|Capture of Veloz Passagera|
|Part of the Suppression of the Slave Trade|
HMS Primrose engaging Veloz Passagera.
|United Kingdom||Slave Trader|
|Commanders and leaders|
|William Broughton||Jozé Antonio de la Vega|
|1 sloop-of-war||1 ship|
|Casualties and losses|
1 sloop-of-war damaged
1 ship captured
The Capture of Veloz Passagera was a single-ship action that occurred during the British Royal Navy's anti-slavery blockade of Africa in the early and mid 19th century. The sloop-of-war HMS Primrose, of 18 guns, under Captain William Broughton, captured the 20-gun Cuban slave ship Veloz Passagera, Jozé Antonio de la Vega, master.
Veloz Pasajera, of 408 tons (bm), Jayme Tinto, owner, sailed from Havana on 25 August 1828 with a crew of 100 men. She acquired her slaves at Jacquin and sailed on 7 September 1830.
Primrose encountered Veloz Passagera off Prince's Island, West Africa, in the evening of 6 September 1830. The British attacked early in the morning of 7 September. A severe single-ship action ensued in which the British ultimately boarded Veloz Passagera, capturing her. Forty-three slavers out of 150 were killed in action and another 20 were wounded; the British lost three killed and 12 wounded. The engagement was one of the few fought during several decades of anti-slavery operations off the African coast, and was the most significant in terms of casualties and the strength of the opposing forces.

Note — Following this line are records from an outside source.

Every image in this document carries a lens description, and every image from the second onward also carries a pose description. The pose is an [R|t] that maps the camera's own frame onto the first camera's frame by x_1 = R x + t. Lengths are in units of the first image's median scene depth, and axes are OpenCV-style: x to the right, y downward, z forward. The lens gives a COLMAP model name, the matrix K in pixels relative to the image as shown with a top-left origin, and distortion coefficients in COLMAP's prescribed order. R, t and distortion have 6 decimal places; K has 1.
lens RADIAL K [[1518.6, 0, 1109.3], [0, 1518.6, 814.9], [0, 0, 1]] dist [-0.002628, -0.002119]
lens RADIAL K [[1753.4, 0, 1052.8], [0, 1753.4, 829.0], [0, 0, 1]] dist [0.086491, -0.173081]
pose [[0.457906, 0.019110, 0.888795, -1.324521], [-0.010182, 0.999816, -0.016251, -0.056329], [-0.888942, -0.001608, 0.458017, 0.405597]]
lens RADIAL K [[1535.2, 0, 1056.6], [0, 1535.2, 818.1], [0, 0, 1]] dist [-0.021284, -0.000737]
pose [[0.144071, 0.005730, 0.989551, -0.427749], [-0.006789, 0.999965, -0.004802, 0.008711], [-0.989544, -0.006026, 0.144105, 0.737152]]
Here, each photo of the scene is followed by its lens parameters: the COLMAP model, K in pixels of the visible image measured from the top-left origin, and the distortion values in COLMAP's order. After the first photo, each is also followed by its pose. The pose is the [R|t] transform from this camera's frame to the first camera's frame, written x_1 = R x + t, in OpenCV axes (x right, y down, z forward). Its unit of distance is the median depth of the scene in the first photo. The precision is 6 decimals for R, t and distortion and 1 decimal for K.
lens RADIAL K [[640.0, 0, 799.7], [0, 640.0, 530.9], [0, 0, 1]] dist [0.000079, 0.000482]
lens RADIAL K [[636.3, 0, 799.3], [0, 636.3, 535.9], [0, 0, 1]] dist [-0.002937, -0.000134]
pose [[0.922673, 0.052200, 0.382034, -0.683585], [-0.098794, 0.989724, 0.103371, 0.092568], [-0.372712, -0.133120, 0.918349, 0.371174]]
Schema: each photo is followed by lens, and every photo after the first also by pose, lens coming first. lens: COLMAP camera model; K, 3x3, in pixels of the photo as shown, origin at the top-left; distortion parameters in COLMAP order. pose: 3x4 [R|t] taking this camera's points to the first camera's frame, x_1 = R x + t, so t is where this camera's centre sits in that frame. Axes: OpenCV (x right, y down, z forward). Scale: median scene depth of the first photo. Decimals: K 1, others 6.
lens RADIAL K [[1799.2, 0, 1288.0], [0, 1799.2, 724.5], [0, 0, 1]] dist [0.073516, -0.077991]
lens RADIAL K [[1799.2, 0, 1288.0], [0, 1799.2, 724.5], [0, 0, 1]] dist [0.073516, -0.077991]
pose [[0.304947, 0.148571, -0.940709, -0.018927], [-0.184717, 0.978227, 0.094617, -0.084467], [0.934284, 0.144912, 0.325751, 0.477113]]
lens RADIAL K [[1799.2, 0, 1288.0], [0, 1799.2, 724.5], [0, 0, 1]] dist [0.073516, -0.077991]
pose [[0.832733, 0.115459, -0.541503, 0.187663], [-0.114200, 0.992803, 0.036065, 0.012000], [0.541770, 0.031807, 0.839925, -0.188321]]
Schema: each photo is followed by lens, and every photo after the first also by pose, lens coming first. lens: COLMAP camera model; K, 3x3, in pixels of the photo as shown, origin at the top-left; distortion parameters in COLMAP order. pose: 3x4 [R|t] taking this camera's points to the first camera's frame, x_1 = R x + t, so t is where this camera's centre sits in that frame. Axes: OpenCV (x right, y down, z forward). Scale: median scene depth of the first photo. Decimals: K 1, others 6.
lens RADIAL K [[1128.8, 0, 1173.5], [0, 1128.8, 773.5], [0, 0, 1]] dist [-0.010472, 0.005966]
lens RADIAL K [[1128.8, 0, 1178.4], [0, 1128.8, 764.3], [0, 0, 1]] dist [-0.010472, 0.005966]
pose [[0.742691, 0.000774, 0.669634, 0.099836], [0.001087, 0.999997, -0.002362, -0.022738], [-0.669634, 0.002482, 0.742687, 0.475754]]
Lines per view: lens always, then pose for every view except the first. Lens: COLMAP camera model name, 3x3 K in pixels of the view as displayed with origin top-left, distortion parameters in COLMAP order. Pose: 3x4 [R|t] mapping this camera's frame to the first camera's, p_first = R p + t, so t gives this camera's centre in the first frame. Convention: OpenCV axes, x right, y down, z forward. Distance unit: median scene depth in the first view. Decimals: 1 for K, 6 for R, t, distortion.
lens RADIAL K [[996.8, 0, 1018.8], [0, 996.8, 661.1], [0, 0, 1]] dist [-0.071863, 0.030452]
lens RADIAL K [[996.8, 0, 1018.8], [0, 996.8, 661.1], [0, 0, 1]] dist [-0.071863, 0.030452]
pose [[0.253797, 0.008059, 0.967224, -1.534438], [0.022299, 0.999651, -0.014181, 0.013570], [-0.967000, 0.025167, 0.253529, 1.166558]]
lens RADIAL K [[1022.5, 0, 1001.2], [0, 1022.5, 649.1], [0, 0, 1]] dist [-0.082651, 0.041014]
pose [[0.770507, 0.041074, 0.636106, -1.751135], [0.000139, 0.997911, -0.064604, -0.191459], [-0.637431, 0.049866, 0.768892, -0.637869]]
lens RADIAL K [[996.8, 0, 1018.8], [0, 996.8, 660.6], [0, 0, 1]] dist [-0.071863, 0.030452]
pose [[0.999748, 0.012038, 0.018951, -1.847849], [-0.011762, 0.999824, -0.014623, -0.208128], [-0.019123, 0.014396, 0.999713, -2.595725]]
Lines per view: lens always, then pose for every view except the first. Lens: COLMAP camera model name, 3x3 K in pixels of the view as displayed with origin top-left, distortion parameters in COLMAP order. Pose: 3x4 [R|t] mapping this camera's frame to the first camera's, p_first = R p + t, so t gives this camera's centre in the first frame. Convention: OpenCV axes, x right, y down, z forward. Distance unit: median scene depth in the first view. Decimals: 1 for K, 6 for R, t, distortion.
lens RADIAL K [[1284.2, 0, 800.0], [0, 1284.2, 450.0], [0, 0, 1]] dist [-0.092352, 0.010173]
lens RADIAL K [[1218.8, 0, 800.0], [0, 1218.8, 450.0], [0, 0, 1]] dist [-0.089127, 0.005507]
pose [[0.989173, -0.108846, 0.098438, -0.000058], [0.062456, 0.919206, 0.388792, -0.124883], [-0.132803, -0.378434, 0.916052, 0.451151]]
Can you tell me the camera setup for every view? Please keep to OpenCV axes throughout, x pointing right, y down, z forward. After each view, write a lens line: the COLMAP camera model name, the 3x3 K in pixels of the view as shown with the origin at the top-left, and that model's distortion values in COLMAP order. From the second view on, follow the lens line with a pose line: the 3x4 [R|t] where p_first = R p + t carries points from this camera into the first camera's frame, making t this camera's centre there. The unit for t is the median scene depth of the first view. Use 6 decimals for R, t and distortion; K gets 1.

Veloz Passagera had 556 slaves aboard her when Primrose opened fire. Five died as a result of the broadsides from Primrose, and another 21 died before the court condemned Velos Passagera and emancipated the slaves.
Primrose sent Veloz Passagera to Sierra Leone for adjudication by the Anglo-Spanish Court of Mixed Commission. She arrived on 9 October, and the Court condemned her on 16. The British wanted to try 24 of surviving crew in England with piracy. Captain Broughton sailed Primrose back to England as well, leaving Africa in December to follow up on the court proceedings. He took with him the 24 crew men. However, Lord Palmerston, the Foreign Secretary, decided that British courts had no jurisdiction and that charges of piracy were not appropriate. He had the 24 men transported to Spain where they stood trial in 1831.
The proceeds of the bounty granted for 551 slaves and a moiety of the hull, etc., were deposited in the Registry of the High Court of Admiralty on 16 June 1831.